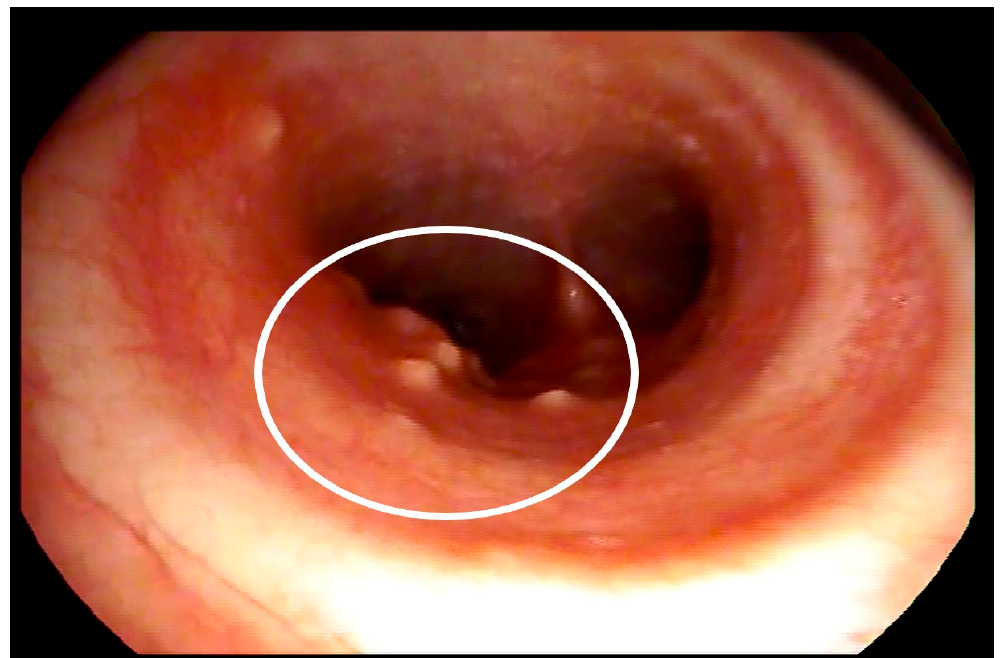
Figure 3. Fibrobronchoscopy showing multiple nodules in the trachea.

========================================

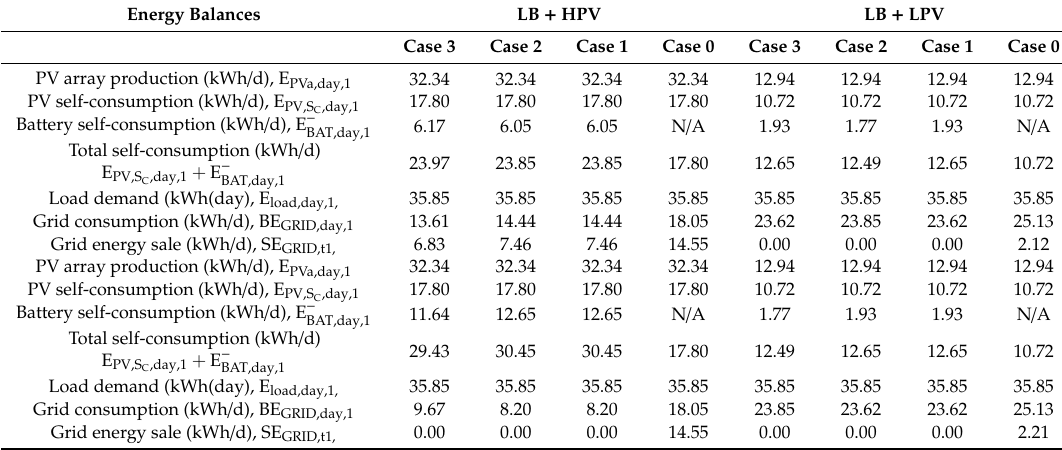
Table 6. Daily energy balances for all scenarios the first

========================================

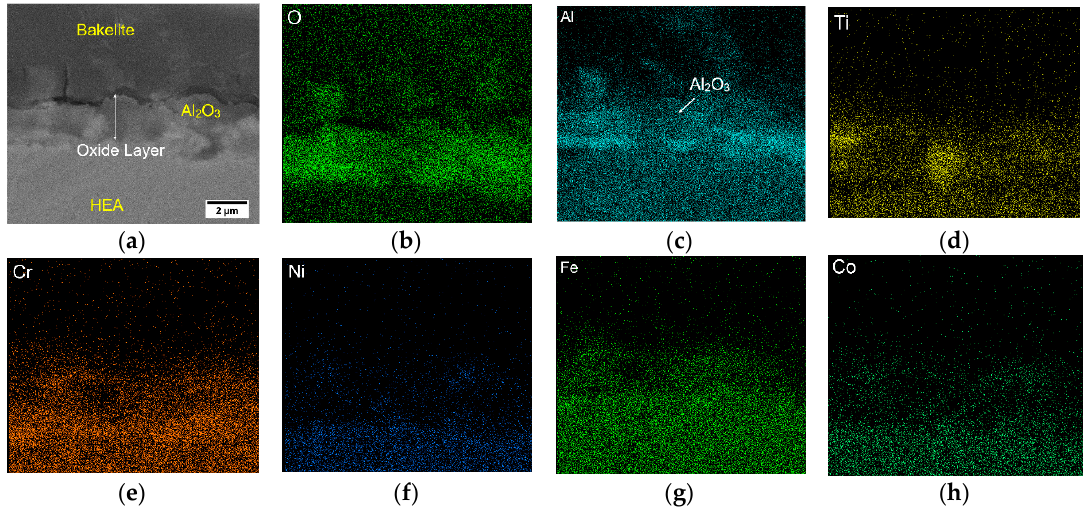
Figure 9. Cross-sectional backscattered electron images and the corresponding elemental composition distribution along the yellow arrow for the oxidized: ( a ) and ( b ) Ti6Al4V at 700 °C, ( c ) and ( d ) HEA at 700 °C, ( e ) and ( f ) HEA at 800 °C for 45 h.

========================================

TASK GOAL -> If a line in the listing contains "Figure", it counts. Say how many lines count, with no other words.

SOLUTION -> 2